In Chicago, a 14-year-old girl is shot to death by an 11-year-old gang member who is in turn found dead a few days later, two bullets in the back of his head; his suspected killers are 14 and 16. In Fuquay-Varina, North Carolina, a 13-year-old boy is accused of beating a 22-year-old female neighbor with a mop handle and then raping her. In Somerset, Pennsylvania, a 14-year-old is charged with hammering nails into the heels of a younger boy.
Closer to home this past January in Detroit, 16-year-old Demetrius Anderson was stabbed to death by another teenager in front of dozens of classmates at Denby High School. That event came one day after another 16-year-old from nearby Pershing High School was beaten with a lead pipe by teenage gang members.
These hellish snapshots flesh out the disturbing statistics on juvenile crime rates: Between 1983 and 1992, reports the FBI, juvenile arrest rates for violent crime jumped 128 percent for murder and non-negligent manslaughter (versus 9 percent for adults); 95 percent for aggravated assault (versus 69 percent); and 25 percent for rape (versus 14 percent). Adding to the fear is the sense that things are only going to get worse.
As a Washington, D.C., Superior Court judge told Time, "Youngsters used to shoot each other in the body. Then in the head. Now they shoot each other in the face." No wonder citizens everywhere are clamoring for a crackdown on juvenile crime.
But it is far from clear whether the most politically popular reform, lowering the age at which offenders can be tried as adults, will have much, if any, effect on violent juvenile crime. Designed to let courts impose longer sentences on children (in Michigan, convicted juveniles cannot be incarcerated beyond their 21st birthday, regardless of the crime), it is inherently a rearguard action.
"The more draconian the sentence," writes UCLA criminologist James Q. Wilson, "the less (on the average) the chance of its being imposed; plea bargains see to that . . . . The most draconian sentences will . . . tend to fall on adult offenders nearing the end of their criminal careers and not on the young ones who are in their criminally most productive years."
What we need are policies that make young criminals responsible and accountable for their behavior at every turn. In the current system, youthful offenders are usually given a number of "free rides" or "diversions" before serious punishment is meted out.

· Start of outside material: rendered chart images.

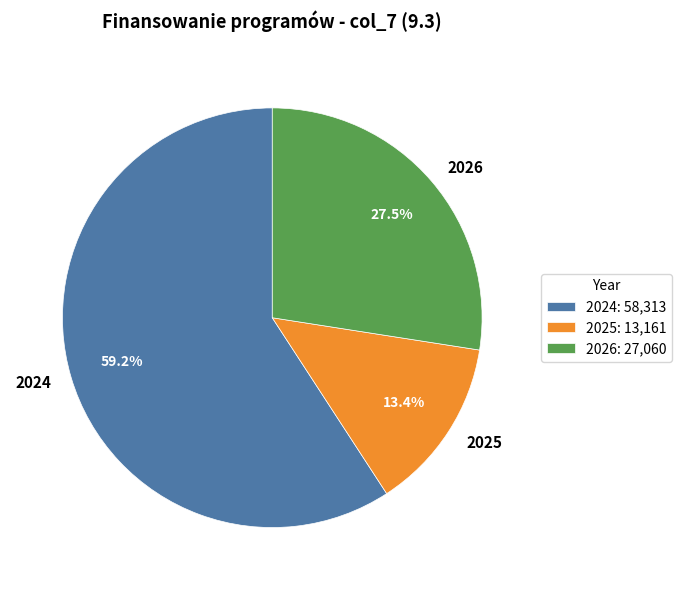

Is 2024 the majority of the pie?

Yes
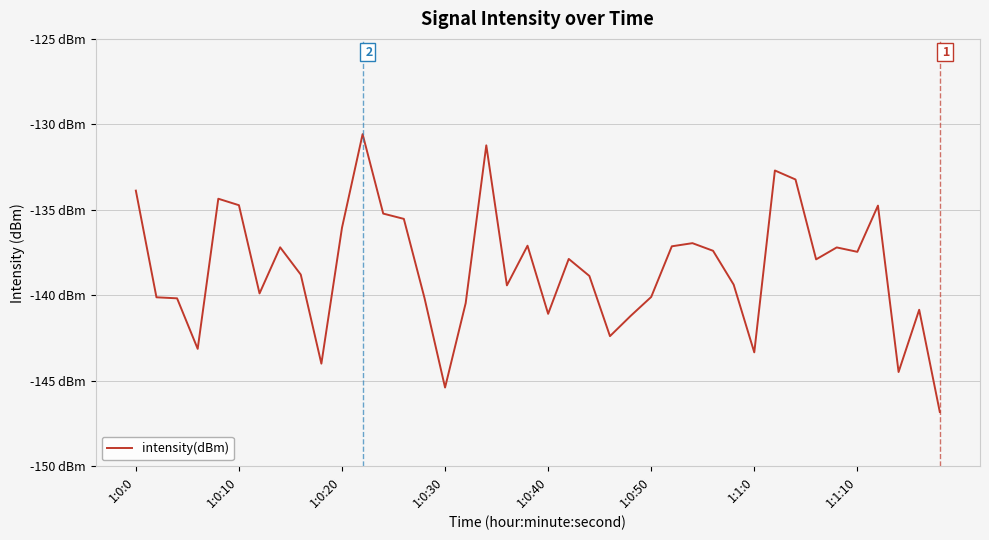

Does the chart display data point markers on the line(s)?

No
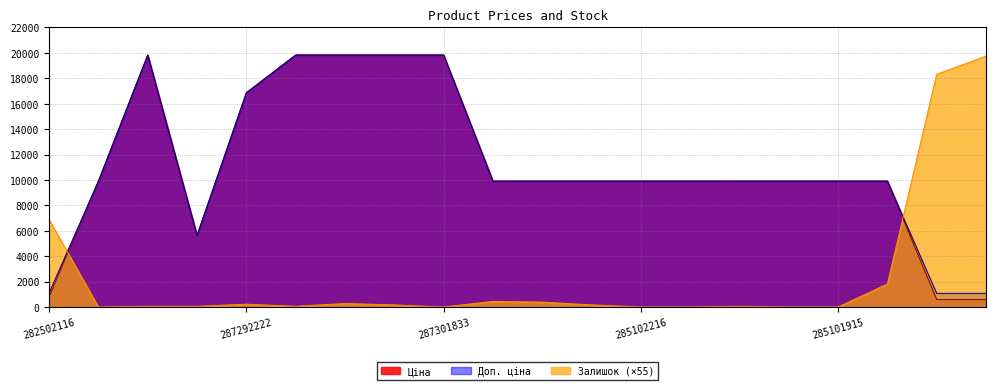

Where is Доп. ціна nearest to the value 10452?

285101569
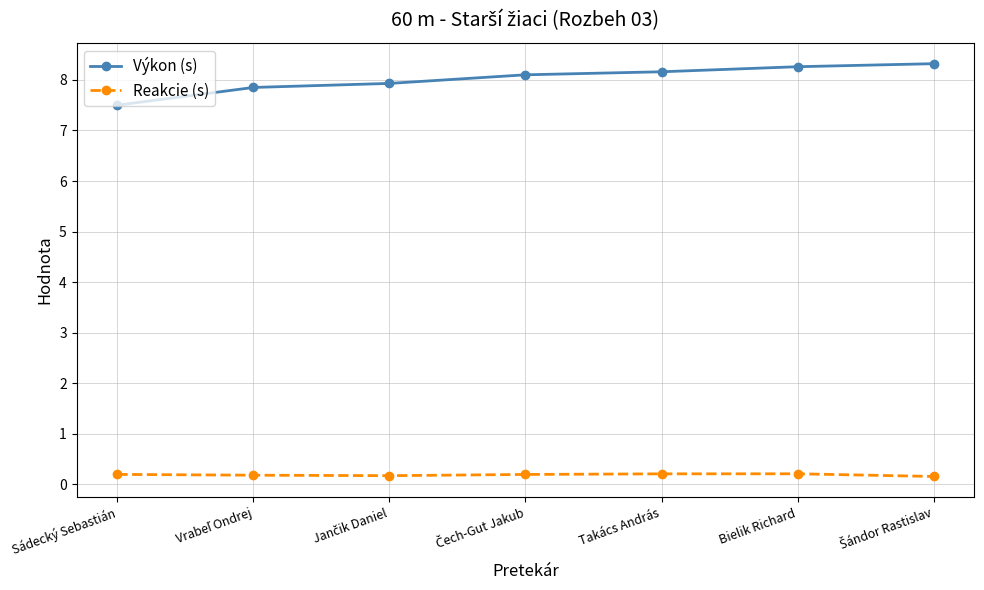

What is the difference between the second highest and second lowest values in the Výkon (s) series?

0.4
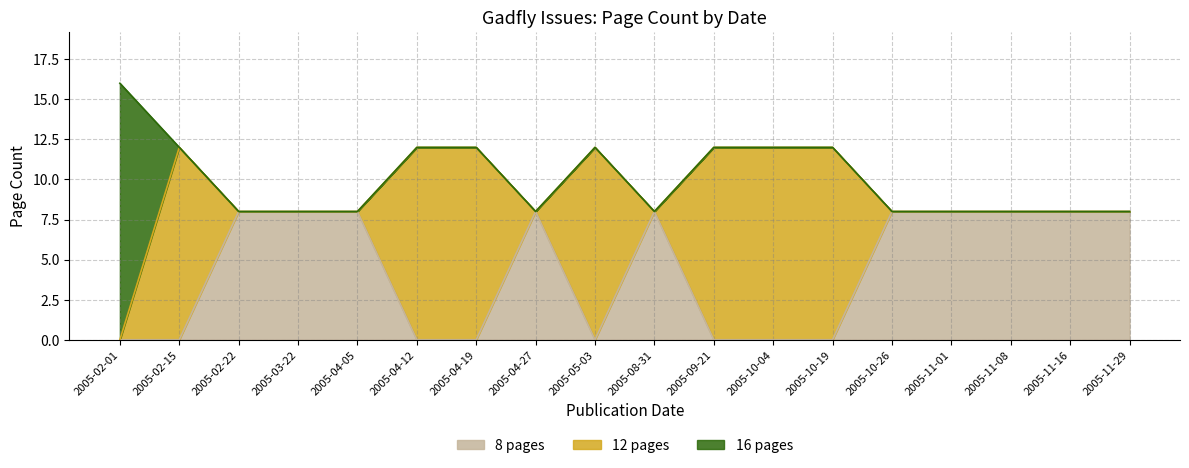

True or false: 12 pages and 8 pages intersect in this chart.

True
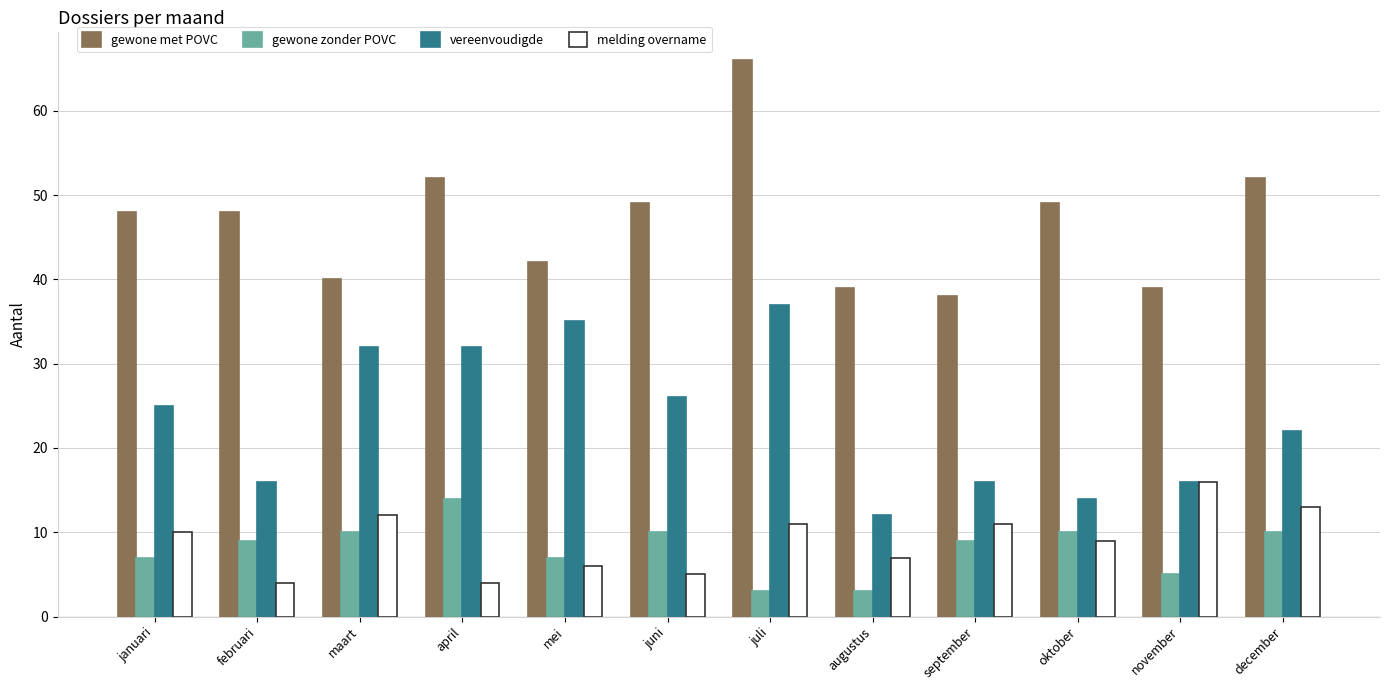

Read the gewone zonder POVC value at maart.

10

As Peter W. Greenwood of the RAND Corporation notes, "studies of responses to punishment suggest that initial low levels of punishment and gradual escalation desensitize subjects and make them less likely to respond." Former Kent County Probate Court Judge Randall Hekman, now executive director of the Michigan Family Forum, agrees-- "If courts would respond decisively to offenders--even on the first offense--many potential offenders will be deterred from beginning careers in criminal activity. Furthermore, the certainty of punishment is probably a greater deterrent than the severity of punishment."
There is nothing particularly mysterious or elusive about reducing the incidence of juvenile crime. It will respond to the same thing that works with "adult" crime: raising the costs of criminal behavior, thereby making it less attractive as an alternative to lawful behavior.
Between 1950 and 1992, according to Justice Department statistics, the number of serious crimes per 100 people rose from 1.2 to 5.9, while the expected days in prison (the average sentence for serious offenses adjusted for the probability that offenders are actually sent to prison) dropped from 24 to 8. The only time during that period that serious crime rates (including juvenile ones) slowed was during the 1980s, when expected days in prison rose. Such consistent inverse correlations suggest that criminal behavior is ultimately a choice, not an inevitability.
It is particularly important for youthful offenders to learn that criminality is a choice, since long-term patterns of violent criminal behavior generally begin during the juvenile years and grow in intensity. It is rare when a murder, rape, or assault is a criminal's first crime. About one-third of all boys in the United States will be arrested before turning 18. While most will not be arrested again, for those who are, each successive arrest places them at higher and higher chances of being detained in the future, culminating in 90 percent probability for those with five or six arrests. University of Pennsylvania criminologist Marvin Wolfgang has identified the latter as the "chronic offenders," the 6 percent of boys who account for more than 50 percent of all arrests.
Each arrest, then, is an opportunity to deter the educable and incarcerate the incorrigible. A variety of well defined and sequenced sanctions, including individual mentoring, formal probation, at-home supervision, community service, non-secured group homes, and short-term incarceration in military-style boot camps or locked facilities, would allow the system to screen out salvageable offenders while providing long-term lock-up for those who remain a violent threat to society.
"If every community could deal quickly with offenders and foster an atmosphere of certainty of punishment," says Midland County Probate Court Judge Donna Morris, "we could make a difference." The reforms needed to make that happen come neither easily nor cheaply, but they are effective.